Last but DEFINITELY not least sind meine beiden „nur“ Läufer: Elke Illukiewicz (Kaiserslautern) und Andreas Schott (Mannheim), wobei ich von Andreas leider schon viiiiel zu lange nichts mehr berichten und nur hoffen kann, dass er auch fleißig am Trainieren ist 😉

Elke Illukiewicz ist Läuferin mit Herz und Verstand. Egal ob es draußen regnet, schneit oder 35 Grad Hitze hat. Elke läuft und läuft und läuft.
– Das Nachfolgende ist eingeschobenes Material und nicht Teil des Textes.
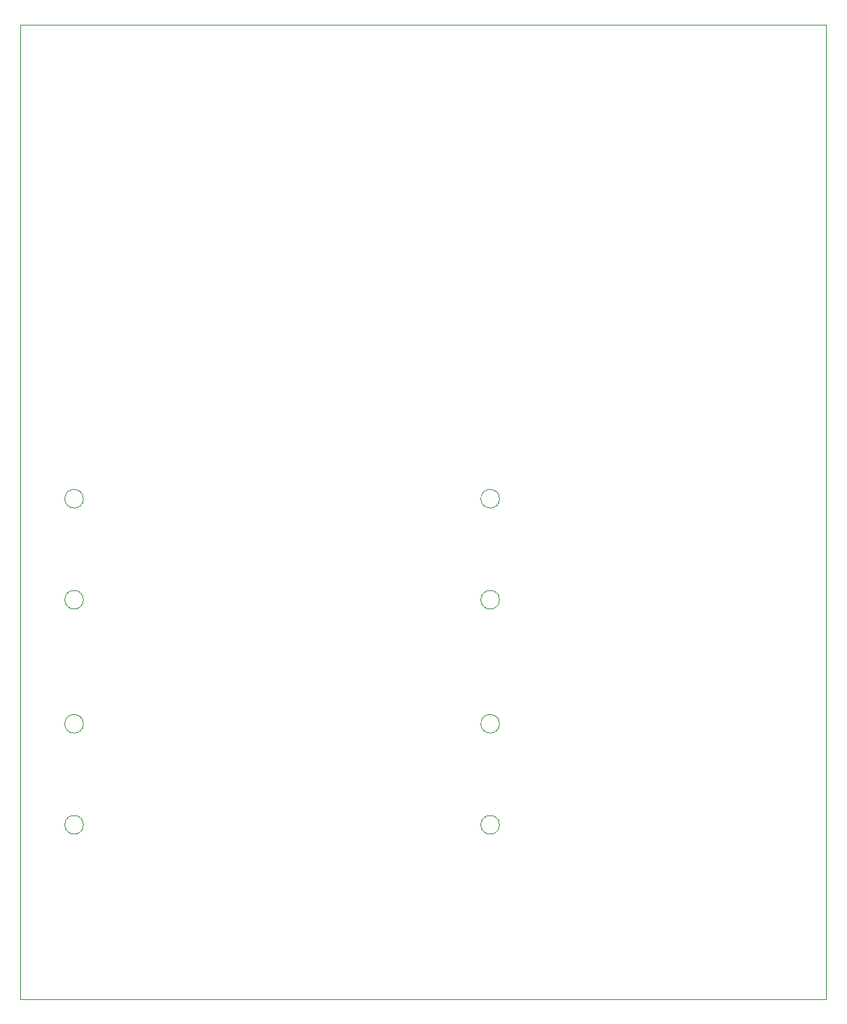
<source format=gbr>
%TF.GenerationSoftware,KiCad,Pcbnew,(6.0.8-1)-1*%
%TF.CreationDate,2023-12-29T18:01:10-06:00*%
%TF.ProjectId,Pico Robotic Controller,5069636f-2052-46f6-926f-74696320436f,V2*%
%TF.SameCoordinates,Original*%
%TF.FileFunction,Profile,NP*%
%FSLAX46Y46*%
G04 Gerber Fmt 4.6, Leading zero omitted, Abs format (unit mm)*
G04 Created by KiCad (PCBNEW (6.0.8-1)-1) date 2023-12-29 18:01:10*
%MOMM*%
%LPD*%
G01*
G04 APERTURE LIST*
%TA.AperFunction,Profile*%
%ADD10C,0.100000*%
%TD*%
%TA.AperFunction,Profile*%
%ADD11C,0.120000*%
%TD*%
G04 APERTURE END LIST*
D10*
X104064000Y-41211600D02*
X195064000Y-41211600D01*
X195064000Y-41211600D02*
X195064000Y-151211600D01*
X195064000Y-151211600D02*
X104064000Y-151211600D01*
X104064000Y-151211600D02*
X104064000Y-41211600D01*
D11*
%TO.C,U2*%
X158154000Y-120131600D02*
G75*
G03*
X158154000Y-120131600I-1050000J0D01*
G01*
X111154000Y-120131600D02*
G75*
G03*
X111154000Y-120131600I-1050000J0D01*
G01*
X111154000Y-131531600D02*
G75*
G03*
X111154000Y-131531600I-1050000J0D01*
G01*
X158154000Y-131531600D02*
G75*
G03*
X158154000Y-131531600I-1050000J0D01*
G01*
%TO.C,U3*%
X111154000Y-106131600D02*
G75*
G03*
X111154000Y-106131600I-1050000J0D01*
G01*
X158154000Y-94731600D02*
G75*
G03*
X158154000Y-94731600I-1050000J0D01*
G01*
X111154000Y-94731600D02*
G75*
G03*
X111154000Y-94731600I-1050000J0D01*
G01*
X158154000Y-106131600D02*
G75*
G03*
X158154000Y-106131600I-1050000J0D01*
G01*
%TD*%
M02*

</source>
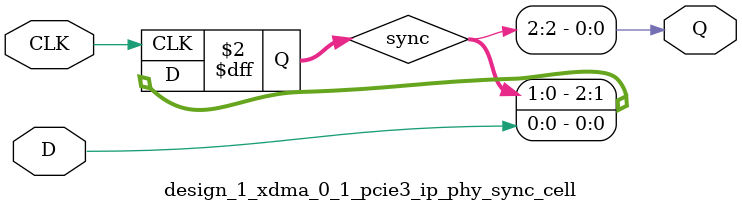
<source format=v>





`timescale 1ps / 1ps



//-------------------------------------------------------------------------------------------------
//  Synchronizer Library Module
//-------------------------------------------------------------------------------------------------
module design_1_xdma_0_1_pcie3_ip_phy_sync_cell #
(
    parameter integer STAGE = 2
)
(
    //-------------------------------------------------------------------------- 
    //  Input Ports
    //-------------------------------------------------------------------------- 
    input                               CLK,
    input                               D,
    
    //-------------------------------------------------------------------------- 
    //  Output Ports
    //-------------------------------------------------------------------------- 
    output                              Q
);

    //-------------------------------------------------------------------------- 
    //  Synchronized Signals
    //--------------------------------------------------------------------------  
    (* KEEP = "TRUE", ASYNC_REG = "TRUE", SHIFT_EXTRACT = "NO" *) reg [STAGE:0] sync;                                                            



//--------------------------------------------------------------------------------------------------
//  Synchronizier
//--------------------------------------------------------------------------------------------------
always @ (posedge CLK)
begin

    sync <= {sync[(STAGE-1):0], D};
            
end   



//--------------------------------------------------------------------------------------------------
//  Generate Output
//--------------------------------------------------------------------------------------------------
assign Q = sync[STAGE];


endmodule


</source>
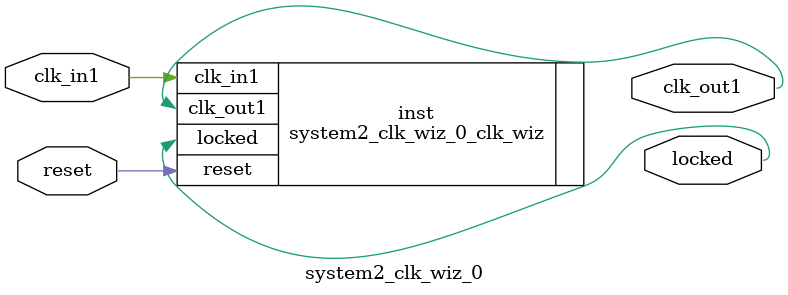
<source format=v>


`timescale 1ps/1ps

(* CORE_GENERATION_INFO = "system2_clk_wiz_0,clk_wiz_v6_0_5_0_0,{component_name=system2_clk_wiz_0,use_phase_alignment=false,use_min_o_jitter=false,use_max_i_jitter=false,use_dyn_phase_shift=false,use_inclk_switchover=false,use_dyn_reconfig=false,enable_axi=0,feedback_source=FDBK_AUTO,PRIMITIVE=MMCM,num_out_clk=1,clkin1_period=10.000,clkin2_period=10.000,use_power_down=false,use_reset=true,use_locked=true,use_inclk_stopped=false,feedback_type=SINGLE,CLOCK_MGR_TYPE=NA,manual_override=false}" *)

module system2_clk_wiz_0 
 (
  // Clock out ports
  output        clk_out1,
  // Status and control signals
  input         reset,
  output        locked,
 // Clock in ports
  input         clk_in1
 );

  system2_clk_wiz_0_clk_wiz inst
  (
  // Clock out ports  
  .clk_out1(clk_out1),
  // Status and control signals               
  .reset(reset), 
  .locked(locked),
 // Clock in ports
  .clk_in1(clk_in1)
  );

endmodule

</source>
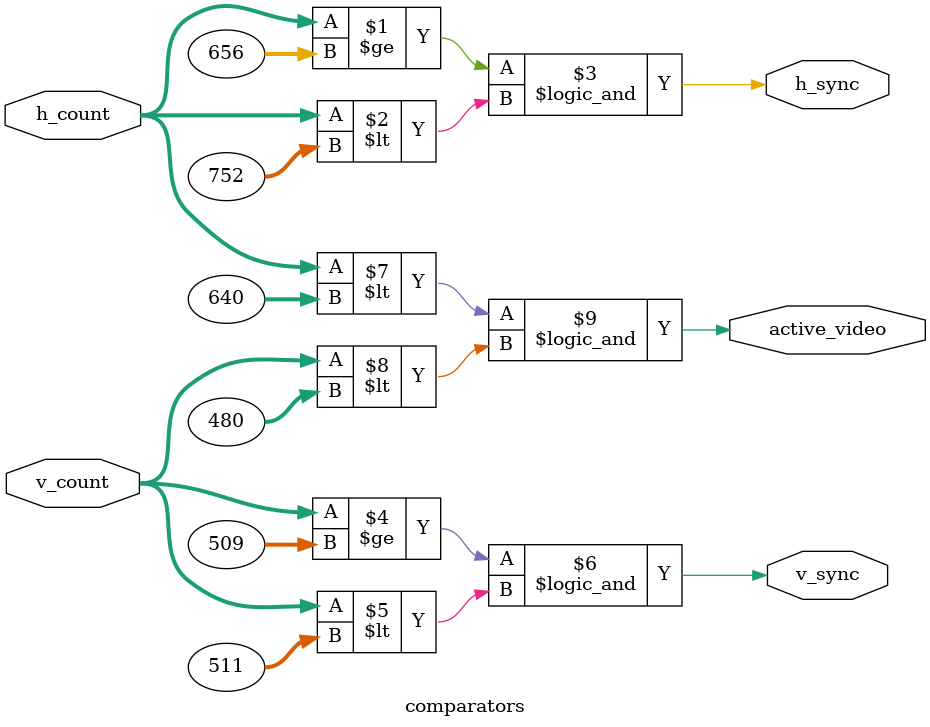
<source format=v>
`timescale 1ns / 1ps

/*
    Comparators Module:
    Module that deals with making the proper comparisons
    with the horizontal and vertical count values and 
    the specifications from the VGA standard to ensure 
    proper RGB output.
*/
module comparators(
    input [9:0] h_count,      // Horizontal pixel count.     
    input [9:0] v_count,      // Vertical pixel count.
    output h_sync,       // Hsync signal.
    output v_sync,       // Vsync signal.
    output active_video // Display active signal.
    );

    // Horizontal Parameters.
    localparam H_DIS_T = 640;                                           // Horizontal display area (pixels).                                                          
    localparam H_PUL_W = 96;                                            // Horizontal pulse width (pixels).   
    localparam H_FRO_POR = 16;                                          // Horizontal front porch (pixels).   
    localparam H_BA_POR = 48;                                           // Horizontal back porch (pixels).   
    localparam H_MAX = H_DIS_T + H_PUL_W + H_FRO_POR + H_BA_POR - 1;    // Horizontal counter max value (pixels).   

    // Vertical Parameters.
    localparam V_DIS_T = 480;                                           // Vertical display area (pixels).                                                          
    localparam V_PUL_W = 2;                                             // Vertical pulse width (pixels).   
    localparam V_FRO_POR = 10;                                          // Vertical front porch (pixels).   
    localparam V_BA_POR = 29;                                           // Vertical back porch (pixels).   
    localparam V_MAX = V_DIS_T + V_PUL_W + V_FRO_POR + V_BA_POR - 1;    // Vertical counter max value (pixels).

    // Drive the outputs.
    assign h_sync = (h_count >= (H_DIS_T + H_FRO_POR)) && (h_count < (H_DIS_T + H_FRO_POR + H_PUL_W));
    assign v_sync = (v_count >= (V_DIS_T + V_BA_POR)) && (v_count < (V_DIS_T + V_BA_POR + V_PUL_W));
    assign active_video = (h_count < H_DIS_T && v_count < V_DIS_T);
    
endmodule

</source>
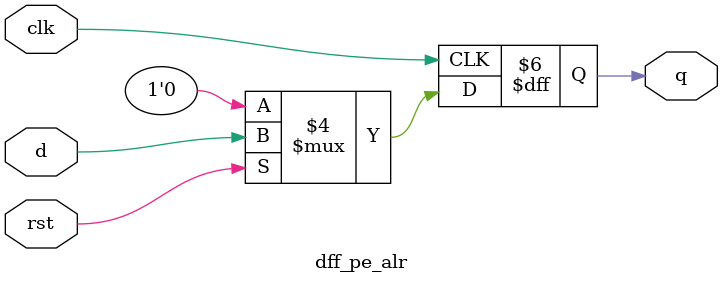
<source format=v>
`timescale 1ns / 1ps


module dff_pe_alr(
    input d,rst,clk,
    output reg q
    );
    always@(posedge clk)
        if(!rst)
        q<=1'b0;
        else 
        q<=d;
endmodule

</source>
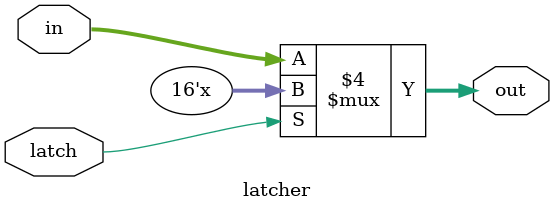
<source format=v>
module latcher(
  latch,
  in,
  out
);

input latch;
input [15:0] in;
output [15:0] out;

reg [15:0] out;

initial out<=0;

always @(*) begin
  if(~latch)
    out<=in;
end

endmodule // 
</source>
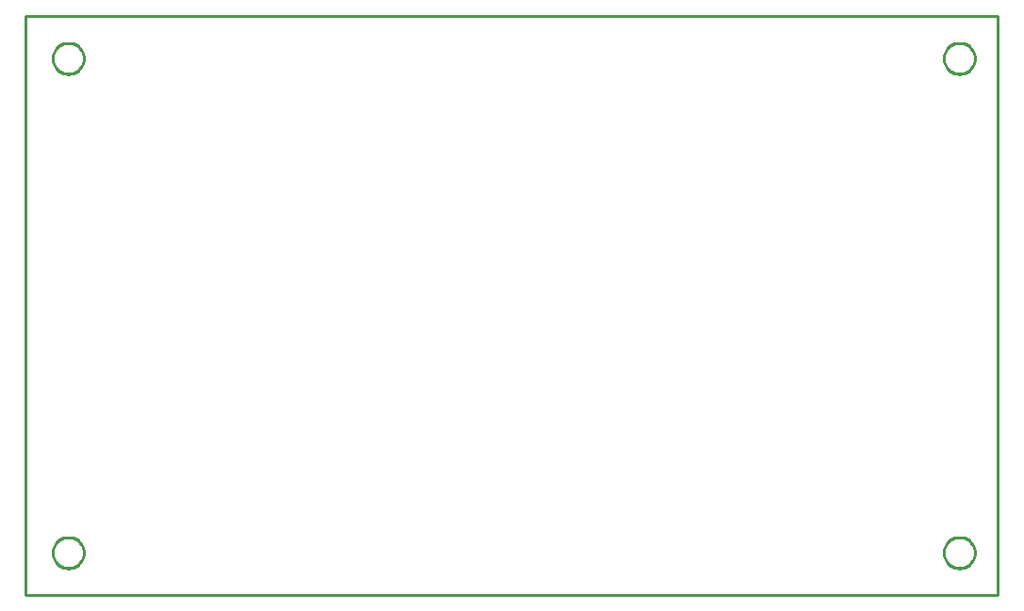
<source format=gbr>
G04 EAGLE Gerber RS-274X export*
G75*
%MOMM*%
%FSLAX34Y34*%
%LPD*%
%IN*%
%IPPOS*%
%AMOC8*
5,1,8,0,0,1.08239X$1,22.5*%
G01*
%ADD10C,0.254000*%


D10*
X139700Y279400D02*
X1012700Y279400D01*
X1012700Y800000D01*
X139700Y800000D01*
X139700Y279400D01*
X191800Y761500D02*
X191729Y760503D01*
X191586Y759513D01*
X191374Y758536D01*
X191092Y757576D01*
X190743Y756639D01*
X190327Y755729D01*
X189848Y754852D01*
X189307Y754010D01*
X188708Y753210D01*
X188053Y752454D01*
X187346Y751747D01*
X186590Y751092D01*
X185790Y750493D01*
X184948Y749952D01*
X184071Y749473D01*
X183161Y749057D01*
X182224Y748708D01*
X181265Y748426D01*
X180287Y748214D01*
X179298Y748071D01*
X178300Y748000D01*
X177300Y748000D01*
X176303Y748071D01*
X175313Y748214D01*
X174336Y748426D01*
X173376Y748708D01*
X172439Y749057D01*
X171529Y749473D01*
X170652Y749952D01*
X169810Y750493D01*
X169010Y751092D01*
X168254Y751747D01*
X167547Y752454D01*
X166892Y753210D01*
X166293Y754010D01*
X165752Y754852D01*
X165273Y755729D01*
X164857Y756639D01*
X164508Y757576D01*
X164226Y758536D01*
X164014Y759513D01*
X163871Y760503D01*
X163800Y761500D01*
X163800Y762500D01*
X163871Y763498D01*
X164014Y764487D01*
X164226Y765465D01*
X164508Y766424D01*
X164857Y767361D01*
X165273Y768271D01*
X165752Y769148D01*
X166293Y769990D01*
X166892Y770790D01*
X167547Y771546D01*
X168254Y772253D01*
X169010Y772908D01*
X169810Y773507D01*
X170652Y774048D01*
X171529Y774527D01*
X172439Y774943D01*
X173376Y775292D01*
X174336Y775574D01*
X175313Y775786D01*
X176303Y775929D01*
X177300Y776000D01*
X178300Y776000D01*
X179298Y775929D01*
X180287Y775786D01*
X181265Y775574D01*
X182224Y775292D01*
X183161Y774943D01*
X184071Y774527D01*
X184948Y774048D01*
X185790Y773507D01*
X186590Y772908D01*
X187346Y772253D01*
X188053Y771546D01*
X188708Y770790D01*
X189307Y769990D01*
X189848Y769148D01*
X190327Y768271D01*
X190743Y767361D01*
X191092Y766424D01*
X191374Y765465D01*
X191586Y764487D01*
X191729Y763498D01*
X191800Y762500D01*
X191800Y761500D01*
X191800Y317000D02*
X191729Y316003D01*
X191586Y315013D01*
X191374Y314036D01*
X191092Y313076D01*
X190743Y312139D01*
X190327Y311229D01*
X189848Y310352D01*
X189307Y309510D01*
X188708Y308710D01*
X188053Y307954D01*
X187346Y307247D01*
X186590Y306592D01*
X185790Y305993D01*
X184948Y305452D01*
X184071Y304973D01*
X183161Y304557D01*
X182224Y304208D01*
X181265Y303926D01*
X180287Y303714D01*
X179298Y303571D01*
X178300Y303500D01*
X177300Y303500D01*
X176303Y303571D01*
X175313Y303714D01*
X174336Y303926D01*
X173376Y304208D01*
X172439Y304557D01*
X171529Y304973D01*
X170652Y305452D01*
X169810Y305993D01*
X169010Y306592D01*
X168254Y307247D01*
X167547Y307954D01*
X166892Y308710D01*
X166293Y309510D01*
X165752Y310352D01*
X165273Y311229D01*
X164857Y312139D01*
X164508Y313076D01*
X164226Y314036D01*
X164014Y315013D01*
X163871Y316003D01*
X163800Y317000D01*
X163800Y318000D01*
X163871Y318998D01*
X164014Y319987D01*
X164226Y320965D01*
X164508Y321924D01*
X164857Y322861D01*
X165273Y323771D01*
X165752Y324648D01*
X166293Y325490D01*
X166892Y326290D01*
X167547Y327046D01*
X168254Y327753D01*
X169010Y328408D01*
X169810Y329007D01*
X170652Y329548D01*
X171529Y330027D01*
X172439Y330443D01*
X173376Y330792D01*
X174336Y331074D01*
X175313Y331286D01*
X176303Y331429D01*
X177300Y331500D01*
X178300Y331500D01*
X179298Y331429D01*
X180287Y331286D01*
X181265Y331074D01*
X182224Y330792D01*
X183161Y330443D01*
X184071Y330027D01*
X184948Y329548D01*
X185790Y329007D01*
X186590Y328408D01*
X187346Y327753D01*
X188053Y327046D01*
X188708Y326290D01*
X189307Y325490D01*
X189848Y324648D01*
X190327Y323771D01*
X190743Y322861D01*
X191092Y321924D01*
X191374Y320965D01*
X191586Y319987D01*
X191729Y318998D01*
X191800Y318000D01*
X191800Y317000D01*
X991900Y761500D02*
X991829Y760503D01*
X991686Y759513D01*
X991474Y758536D01*
X991192Y757576D01*
X990843Y756639D01*
X990427Y755729D01*
X989948Y754852D01*
X989407Y754010D01*
X988808Y753210D01*
X988153Y752454D01*
X987446Y751747D01*
X986690Y751092D01*
X985890Y750493D01*
X985048Y749952D01*
X984171Y749473D01*
X983261Y749057D01*
X982324Y748708D01*
X981365Y748426D01*
X980387Y748214D01*
X979398Y748071D01*
X978400Y748000D01*
X977400Y748000D01*
X976403Y748071D01*
X975413Y748214D01*
X974436Y748426D01*
X973476Y748708D01*
X972539Y749057D01*
X971629Y749473D01*
X970752Y749952D01*
X969910Y750493D01*
X969110Y751092D01*
X968354Y751747D01*
X967647Y752454D01*
X966992Y753210D01*
X966393Y754010D01*
X965852Y754852D01*
X965373Y755729D01*
X964957Y756639D01*
X964608Y757576D01*
X964326Y758536D01*
X964114Y759513D01*
X963971Y760503D01*
X963900Y761500D01*
X963900Y762500D01*
X963971Y763498D01*
X964114Y764487D01*
X964326Y765465D01*
X964608Y766424D01*
X964957Y767361D01*
X965373Y768271D01*
X965852Y769148D01*
X966393Y769990D01*
X966992Y770790D01*
X967647Y771546D01*
X968354Y772253D01*
X969110Y772908D01*
X969910Y773507D01*
X970752Y774048D01*
X971629Y774527D01*
X972539Y774943D01*
X973476Y775292D01*
X974436Y775574D01*
X975413Y775786D01*
X976403Y775929D01*
X977400Y776000D01*
X978400Y776000D01*
X979398Y775929D01*
X980387Y775786D01*
X981365Y775574D01*
X982324Y775292D01*
X983261Y774943D01*
X984171Y774527D01*
X985048Y774048D01*
X985890Y773507D01*
X986690Y772908D01*
X987446Y772253D01*
X988153Y771546D01*
X988808Y770790D01*
X989407Y769990D01*
X989948Y769148D01*
X990427Y768271D01*
X990843Y767361D01*
X991192Y766424D01*
X991474Y765465D01*
X991686Y764487D01*
X991829Y763498D01*
X991900Y762500D01*
X991900Y761500D01*
X991900Y317000D02*
X991829Y316003D01*
X991686Y315013D01*
X991474Y314036D01*
X991192Y313076D01*
X990843Y312139D01*
X990427Y311229D01*
X989948Y310352D01*
X989407Y309510D01*
X988808Y308710D01*
X988153Y307954D01*
X987446Y307247D01*
X986690Y306592D01*
X985890Y305993D01*
X985048Y305452D01*
X984171Y304973D01*
X983261Y304557D01*
X982324Y304208D01*
X981365Y303926D01*
X980387Y303714D01*
X979398Y303571D01*
X978400Y303500D01*
X977400Y303500D01*
X976403Y303571D01*
X975413Y303714D01*
X974436Y303926D01*
X973476Y304208D01*
X972539Y304557D01*
X971629Y304973D01*
X970752Y305452D01*
X969910Y305993D01*
X969110Y306592D01*
X968354Y307247D01*
X967647Y307954D01*
X966992Y308710D01*
X966393Y309510D01*
X965852Y310352D01*
X965373Y311229D01*
X964957Y312139D01*
X964608Y313076D01*
X964326Y314036D01*
X964114Y315013D01*
X963971Y316003D01*
X963900Y317000D01*
X963900Y318000D01*
X963971Y318998D01*
X964114Y319987D01*
X964326Y320965D01*
X964608Y321924D01*
X964957Y322861D01*
X965373Y323771D01*
X965852Y324648D01*
X966393Y325490D01*
X966992Y326290D01*
X967647Y327046D01*
X968354Y327753D01*
X969110Y328408D01*
X969910Y329007D01*
X970752Y329548D01*
X971629Y330027D01*
X972539Y330443D01*
X973476Y330792D01*
X974436Y331074D01*
X975413Y331286D01*
X976403Y331429D01*
X977400Y331500D01*
X978400Y331500D01*
X979398Y331429D01*
X980387Y331286D01*
X981365Y331074D01*
X982324Y330792D01*
X983261Y330443D01*
X984171Y330027D01*
X985048Y329548D01*
X985890Y329007D01*
X986690Y328408D01*
X987446Y327753D01*
X988153Y327046D01*
X988808Y326290D01*
X989407Y325490D01*
X989948Y324648D01*
X990427Y323771D01*
X990843Y322861D01*
X991192Y321924D01*
X991474Y320965D01*
X991686Y319987D01*
X991829Y318998D01*
X991900Y318000D01*
X991900Y317000D01*
M02*

</source>
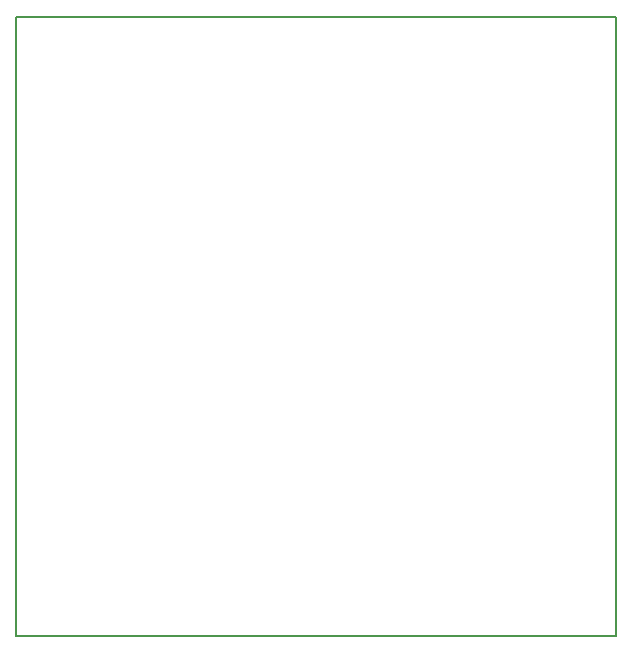
<source format=gbr>
G04 #@! TF.FileFunction,Other,User*
%FSLAX46Y46*%
G04 Gerber Fmt 4.6, Leading zero omitted, Abs format (unit mm)*
G04 Created by KiCad (PCBNEW 4.0.5) date 04/05/17 00:32:57*
%MOMM*%
%LPD*%
G01*
G04 APERTURE LIST*
%ADD10C,0.025400*%
%ADD11C,0.200000*%
G04 APERTURE END LIST*
D10*
D11*
X50800000Y52451000D02*
X0Y52451000D01*
X50800000Y0D02*
X50800000Y52451000D01*
X0Y0D02*
X50800000Y0D01*
X0Y52451000D02*
X0Y0D01*
M02*

</source>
Eine Athletin mit der die Zusammenarbeit richtig viel Spaß macht und wieder einmal beweist, dass Frauen mit einem starken Willen einfach machen statt zu jammern 🙂 Elke läuft 4-5 mal pro Woche, nimmt regelmäßig an Wettkämpfen zwischen 6km bis 21,1km teil und absolviert zu den wöchentlichen Laufkilometern ihre Yoga-, Athletik-/Studio- und regenerative Schwimmeinheiten. Eine sinnvolle Kombination mit der Elke auch unverletzt durch die vergangenen beiden Saisons gesegelt ist und so den Laufsport schon seit bald 10 Jahren betreibt.